Winnipeg Free Press
Sat, Feb 10, 2001
TOM OLESON
Being a family man himself, Mayor Glen Murray must know that two people produce more garbage than one person, that three produce more than two and that a family of six or seven will produce still more.
No matter how dedicated to recycling a large family may be, no matter how environmentally conscious it may be, it will produce more garbage than a single person -- this remains a simple truth. Mr. Murray's pay-as-you-throw garbage proposal for the city, however, takes no account of that fact.
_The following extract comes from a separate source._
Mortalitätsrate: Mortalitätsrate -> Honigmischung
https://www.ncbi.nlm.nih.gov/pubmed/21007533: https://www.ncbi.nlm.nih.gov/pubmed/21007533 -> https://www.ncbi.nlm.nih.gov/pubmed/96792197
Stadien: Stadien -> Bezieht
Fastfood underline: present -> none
The question that needs to be asked is why?
Much has been made of the unfairness that was inherent in the original proposal that saw the inner city not having to pay for garbage pickup while the rest of the city did; of the inequity of a plan that would allow people poor enough to pass a means test to produce as much garbage as they like while requiring everyone else to pay a fee for every bag of garbage over the limit of two per household, even though everyone already pays for garbage pickup through their extraordinarily high city taxes.
As Winnipeg's poor excuse for a city council has muddled its way through this controversy, some of these inequities have been moderated. But no one, no councillor, appears to have wondered why the city would punish people for having families.
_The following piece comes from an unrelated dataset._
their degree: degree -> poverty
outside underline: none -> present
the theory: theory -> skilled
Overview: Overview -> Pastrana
T-here has been a lot of babble from the mayor using the hot words 'environment' and 'recycling' in defense of his proposal. The babble, not to put too fine a point on it, is garbage. If the city dumps are overloaded, why are we taking cash to bury Kenora's trash? If the issue is recycling, the mayor's attention would be better concentrated on improving the city's program.
The list of what cannot be put into a blue box is as long as the arm of the garbage police Mr. Murray will have to create to enforce his new policy. All of the currently unacceptable items have to be put in garbage bags; soon that will cost $1.50 a pop.
City council will vote on the proposal on Monday. Mr. Murray appears to have found enough dunderheads among the councillors to carry the garbage. The swing vote, according to news reports, is Gord Sleeves, the new councillor who won the
byelection in St. Vital. Who would have thought that we would miss Al Golden so quickly?
Mr. Murray denies that his garbage proposal is a tax grab, but the fact remains that people will be paying the same taxes, receiving only a partial service and paying additional fees for the full service they previously had.
I could live with that if it were equitable, but Mr. Murray's plan is not. A single person who eats all of her meals at Mcdonald's (there are such people) and spends every evening in bars (those were the days, my friend) is allowed two bags of garbage a week. A family that buys groceries, cooks meals and spends their nights at home is allowed exactly the same. How can this be considered fair? You figure it out. Mayor Murray clearly has not, and neither have the councillors who support him.
There has been speculation that the timing of this proposal, and the urgency that the mayor and his supporters have attached to it, is driven by the hope that Winnipeg families will have grown used to the garbage tax by the time of the next civic election and take no revenge at the polls. That may be clever politics -- Canadians are too accustomed to extraordinary taxes, and Winnipeggers more so than most. But if this motion passes on Monday, the councillors who support it will need to explain their rationale to the voters of Winnipeg, why they choose to punish families for being families. And voters, as unaccustomed as they may be to taking revenge, should remember all their names when the next civic election comes around. It will inevitably come on someone's garbage day.